Jeff Cain, El Camino Real, 3 channel video installation, 2011, from the LACE website
Also going to the Harry Partch concert last week at REDCAT, which was immensely enjoyable, capped by the audience being let onstage to see and touch the instruments and talk to the musicians. My friend took pictures, so if he's OK to let me post them here, I'll do it shortly. I also went to a press preview of Miranda July's new movie, The Future, which I didn't enjoy at all* but you might, and I believe it's going to be previewed at MOCA soon.
Meanwhile, what's happening in Los Angeles this weekend, are you asking, faithful readers? Starting tonight, in about 2 hours, LACE presents two exhibitions, Speculative (with FBC! friendly acquaintance Jeff Cain), and Unfinished Paintings, another group show that includes the lovely Mark Dutcher. I can't go to the openings but will make sure to see the show. Starts at 8 PM tonight and the show will be up until August 28.

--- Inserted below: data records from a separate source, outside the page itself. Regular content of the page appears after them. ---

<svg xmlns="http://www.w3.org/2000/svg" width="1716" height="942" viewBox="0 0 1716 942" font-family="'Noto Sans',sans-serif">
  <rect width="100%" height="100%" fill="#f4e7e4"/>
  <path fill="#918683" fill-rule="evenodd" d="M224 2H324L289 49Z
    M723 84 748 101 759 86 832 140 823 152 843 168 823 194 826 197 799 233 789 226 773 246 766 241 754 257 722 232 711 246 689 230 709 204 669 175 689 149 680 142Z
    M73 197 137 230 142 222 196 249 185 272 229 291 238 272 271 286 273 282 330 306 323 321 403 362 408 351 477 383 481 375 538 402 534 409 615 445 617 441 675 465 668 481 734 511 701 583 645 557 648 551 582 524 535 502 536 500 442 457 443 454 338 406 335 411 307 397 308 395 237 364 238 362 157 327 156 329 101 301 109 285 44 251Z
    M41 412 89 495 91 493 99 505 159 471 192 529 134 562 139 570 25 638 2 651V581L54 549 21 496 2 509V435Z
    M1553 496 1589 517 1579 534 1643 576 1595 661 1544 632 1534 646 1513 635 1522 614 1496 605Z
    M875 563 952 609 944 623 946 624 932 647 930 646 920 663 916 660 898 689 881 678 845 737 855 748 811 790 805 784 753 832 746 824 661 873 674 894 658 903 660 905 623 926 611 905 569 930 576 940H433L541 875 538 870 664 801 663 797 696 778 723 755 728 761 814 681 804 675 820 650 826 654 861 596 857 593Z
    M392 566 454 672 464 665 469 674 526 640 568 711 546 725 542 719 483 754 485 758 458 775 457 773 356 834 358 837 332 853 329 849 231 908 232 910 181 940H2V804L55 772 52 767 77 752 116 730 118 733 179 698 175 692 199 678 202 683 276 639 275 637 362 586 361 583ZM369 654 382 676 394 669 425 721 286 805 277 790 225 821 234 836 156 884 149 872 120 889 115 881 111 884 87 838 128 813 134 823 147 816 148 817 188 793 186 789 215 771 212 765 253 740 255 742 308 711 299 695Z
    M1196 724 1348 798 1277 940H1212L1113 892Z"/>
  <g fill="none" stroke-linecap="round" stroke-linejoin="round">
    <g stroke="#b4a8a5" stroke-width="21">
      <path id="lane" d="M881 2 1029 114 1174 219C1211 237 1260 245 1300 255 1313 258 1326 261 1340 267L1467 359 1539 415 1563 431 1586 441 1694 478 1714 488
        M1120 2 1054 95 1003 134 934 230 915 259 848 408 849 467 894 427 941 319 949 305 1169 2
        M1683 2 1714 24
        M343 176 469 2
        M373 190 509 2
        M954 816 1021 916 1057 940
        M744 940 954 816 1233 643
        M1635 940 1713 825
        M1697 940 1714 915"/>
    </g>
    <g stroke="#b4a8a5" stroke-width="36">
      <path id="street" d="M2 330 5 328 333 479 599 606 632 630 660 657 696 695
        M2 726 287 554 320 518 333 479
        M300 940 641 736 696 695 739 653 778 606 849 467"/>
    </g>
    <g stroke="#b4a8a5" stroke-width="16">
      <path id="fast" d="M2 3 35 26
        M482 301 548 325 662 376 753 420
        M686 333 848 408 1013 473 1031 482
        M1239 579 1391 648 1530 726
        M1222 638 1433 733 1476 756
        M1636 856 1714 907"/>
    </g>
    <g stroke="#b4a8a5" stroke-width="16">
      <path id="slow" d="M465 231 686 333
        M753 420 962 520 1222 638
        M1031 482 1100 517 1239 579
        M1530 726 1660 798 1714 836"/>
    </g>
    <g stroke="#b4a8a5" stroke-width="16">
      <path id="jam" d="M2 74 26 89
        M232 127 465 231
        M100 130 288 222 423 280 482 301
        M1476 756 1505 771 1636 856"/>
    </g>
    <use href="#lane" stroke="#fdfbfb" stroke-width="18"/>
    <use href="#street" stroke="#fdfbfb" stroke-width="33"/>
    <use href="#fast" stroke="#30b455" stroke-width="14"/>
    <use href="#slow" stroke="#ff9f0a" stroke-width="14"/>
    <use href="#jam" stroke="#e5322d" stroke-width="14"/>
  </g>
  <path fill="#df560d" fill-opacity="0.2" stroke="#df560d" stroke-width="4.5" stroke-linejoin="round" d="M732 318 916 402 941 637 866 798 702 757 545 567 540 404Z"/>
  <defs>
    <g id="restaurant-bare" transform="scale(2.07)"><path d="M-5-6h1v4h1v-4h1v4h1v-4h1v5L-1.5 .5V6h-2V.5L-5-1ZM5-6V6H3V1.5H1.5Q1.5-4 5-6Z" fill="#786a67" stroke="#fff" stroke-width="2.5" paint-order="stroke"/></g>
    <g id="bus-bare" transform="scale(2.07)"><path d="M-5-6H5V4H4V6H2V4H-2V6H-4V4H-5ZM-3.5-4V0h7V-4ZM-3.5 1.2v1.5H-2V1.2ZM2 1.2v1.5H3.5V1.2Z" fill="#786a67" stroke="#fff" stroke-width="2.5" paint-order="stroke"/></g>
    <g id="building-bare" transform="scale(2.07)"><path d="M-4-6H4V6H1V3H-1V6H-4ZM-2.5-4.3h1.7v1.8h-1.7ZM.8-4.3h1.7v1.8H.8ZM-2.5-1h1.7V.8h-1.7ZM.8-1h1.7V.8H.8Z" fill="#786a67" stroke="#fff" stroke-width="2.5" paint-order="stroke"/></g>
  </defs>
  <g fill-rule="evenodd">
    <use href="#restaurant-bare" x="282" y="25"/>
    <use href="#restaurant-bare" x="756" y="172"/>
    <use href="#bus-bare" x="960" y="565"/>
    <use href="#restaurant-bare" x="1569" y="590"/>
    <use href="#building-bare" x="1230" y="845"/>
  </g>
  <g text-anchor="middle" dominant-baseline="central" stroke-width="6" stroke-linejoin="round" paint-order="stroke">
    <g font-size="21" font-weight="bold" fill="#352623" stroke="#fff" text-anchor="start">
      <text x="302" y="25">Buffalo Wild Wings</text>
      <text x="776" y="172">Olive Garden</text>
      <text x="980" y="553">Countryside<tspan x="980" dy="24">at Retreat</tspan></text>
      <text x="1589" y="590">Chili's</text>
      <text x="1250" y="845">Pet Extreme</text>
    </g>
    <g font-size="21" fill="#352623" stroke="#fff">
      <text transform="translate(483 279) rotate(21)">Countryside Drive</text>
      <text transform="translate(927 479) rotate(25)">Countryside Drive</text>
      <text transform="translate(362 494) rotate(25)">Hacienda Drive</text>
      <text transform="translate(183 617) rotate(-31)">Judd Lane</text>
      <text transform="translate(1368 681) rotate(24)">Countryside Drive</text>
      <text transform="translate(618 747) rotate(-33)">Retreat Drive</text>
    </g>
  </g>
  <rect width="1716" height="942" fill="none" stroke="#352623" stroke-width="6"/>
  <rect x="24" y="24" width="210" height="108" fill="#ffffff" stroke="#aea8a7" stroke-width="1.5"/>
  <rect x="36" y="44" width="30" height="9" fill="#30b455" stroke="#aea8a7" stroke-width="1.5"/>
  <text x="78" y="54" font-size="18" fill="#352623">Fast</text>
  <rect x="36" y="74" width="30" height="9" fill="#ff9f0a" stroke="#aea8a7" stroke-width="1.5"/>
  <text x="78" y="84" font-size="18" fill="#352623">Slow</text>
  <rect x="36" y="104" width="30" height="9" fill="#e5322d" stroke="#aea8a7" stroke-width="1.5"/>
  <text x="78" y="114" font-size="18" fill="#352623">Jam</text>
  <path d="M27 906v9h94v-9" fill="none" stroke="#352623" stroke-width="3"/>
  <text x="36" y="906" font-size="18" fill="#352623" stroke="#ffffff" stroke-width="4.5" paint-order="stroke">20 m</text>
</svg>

Saturday will be a busy day in Los Angeles, as in Santa Monica York Chang will show his work with Second Life at 18th Street, and so will several artists as many events are scheduled for 18th Street Artnight. All information here.
Elsewhere in Los Angeles, if you are near Chinatown don't miss Rosha Yaghmai at Tom Solomon, if near Culver City there's also an opening at Las Cienegas Projects. On the same evening, FBC! gal pal Nancy Popp will present her work at Kristi Engle, a gallery dangerously situated for me in Highland Park, a stone throw from my all-time favorite record store, Wombleton, whose owners I swear have pledged to make me bankrupt very soon. It's at 8 PM, be there or be square!
While I'm talking about record stores, let me salute the opening of Jacknife Records in Atwater Village. I haven't gone yet, but it's on my list. They don't have a website (yet), so here's their info: 3161 Glendale Boulevard, LA 90039, and they are open Tuesday to Sunday every day from noon to 8 PM, and to 10 PM on Thursday, Friday and Saturday.
Another remarkable store opening, this time downtown, is The Last Bookstore. On Spring street, open every day from 10 AM on, an occasion to browse real life used books, something much better than, uh, getting thumb cramps on your kindle, no?
*it has no story line, the acting is atrocious and it's neither quirky nor intelligent. All it made me want to do throughout is slap July's face and tell her to go see a doctor to get her thyroid checked and stop being such a drama queen. Sheesh, lady, you're not a poor little broken birds so sad on its tree, waiting to be rescued. I thought it was one of those whiny whitey project by people from Portland originally from Williamsburg originally from Iowa. Might appeal to this type of demographic, which I'm not part of.